Nazi-VergangenheitAlice Weidels Grossvater war Mitglied bei NSDAP und SS
Der Jurist Hans Weidel hatte eine einflussreiche Karriere im NS-Staat und war während des Zweiten Weltkriegs Militärrichter in Warschau. Die AfD-Chefin sagt, sie habe keinen Kontakt zu ihrem Opa gehabt.

Recherchen der «Welt am Sonntag» zeigen, dass Hans Weidel, der Grossvater der AfD-Fraktions- und Parteichefin Alice Weidel, ein einflussreicher Mann in der Nazi-Diktatur war.
Hans Weidel (1903–1985) nahm in der Stadt Leobschütz (heute das polnische Głubczyce) entscheidende Positionen ein. 1923 trat er der Nationalsozialistischen Deutschen Arbeiterpartei (NSDAP) bei und wurde kurz nach der Machtergreifung 1933 Stadtverordneter sowie Fraktionsführer. Zudem war er ab 1933 Mitglied der Schutzstaffel (SS) und Kreisgruppenführer im Nationalsozialistischen Rechtswahrerbund, einer Organisation, die die vermeintlichen «völkischen Lebensgesetze» verteidigte.
Die AfD-Chefin Alice Weidel will von der Nazi-Karriere ihres Grossvaters nichts gewusst haben, sagte sie der «Welt». Ihr sei die Rolle des Grossvaters in der NS-Zeit unbekannt. «Aufgrund familiärer Dissonanzen» habe es weder Kontakt gegeben, «noch war er Gesprächsthema in der Familie», erklärte sie gegenüber der «Welt».
Die Zeitung hatte Dokumente des Bundesarchivs und des polnischen Staatsarchivs ausgewertet und die NS-Vergangenheit ihres Grossvaters aufgedeckt. Zu Beginn des Zweiten Weltkriegs wurde Weidel eingezogen und avancierte rasch zum Offizier. Ab Juli 1941 diente er als Heeresrichter in Warschau und wurde für seine Leistungen von Vorgesetzten gelobt. 1944 erhielt er den Rang eines Oberstabsrichters.
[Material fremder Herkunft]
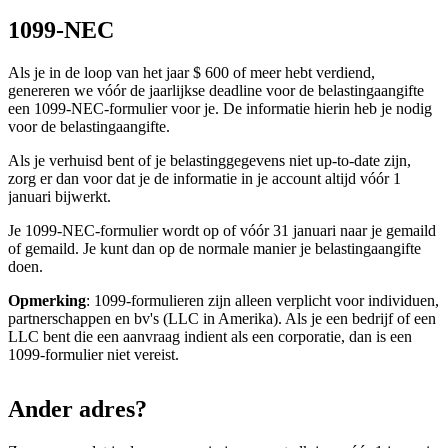
1099-NEC
Als je in de loop van het jaar $ 600 of meer hebt verdiend,
genereren we vóór de jaarlijkse deadline voor de belastingaangifte
een 1099-NEC-formulier voor je. De informatie hierin heb je nodig
voor de belastingaangifte.
Als je verhuisd bent of je belastinggegevens niet up-to-date zijn,
zorg er dan voor dat je de informatie in je account altijd vóór 1
januari bijwerkt.
Je 1099-NEC-formulier wordt op of vóór 31 januari naar je gemaild
of gemaild. Je kunt dan op de normale manier je belastingaangifte
doen.
Opmerking
: 1099-formulieren zijn alleen verplicht voor individuen,
partnerschappen en bv's (LLC in Amerika). Als je een bedrijf of een
LLC bent die een aanvraag indient als een corporatie, dan is een
1099-formulier niet vereist.
Ander adres?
Dokumente zeigen, dass seine Ernennung durch das Führerhauptquartier – also durch Adolf Hitler selbst – genehmigt wurde.
Zehntausende von Todesurteilen
Hans Weidel war Teil eines Systems, das während der NS-Zeit zahlreiche Todesurteile verhängte. Historikerin Claudia Bade stellte fest, dass die militärischen Gerichte unter Hitlers Befehl über 50’000 Todesurteile ausgesprochen und mehr als 20’000 vollstreckt hatten, was die zivilen Gerichte bei weitem übertraf.

Nach dem Krieg wurde Weidel mehrfach wegen seiner Rolle während der NS-Diktatur untersucht. Die ersten Ermittlungen im Jahr 1948 wurden aufgrund unvollständiger Dokumente eingestellt. Weitere Versuche der Strafverfolgung durch nordrhein-westfälische und Hamburger Behörden in den späten 1970er-Jahren blieben ohne Ergebnis.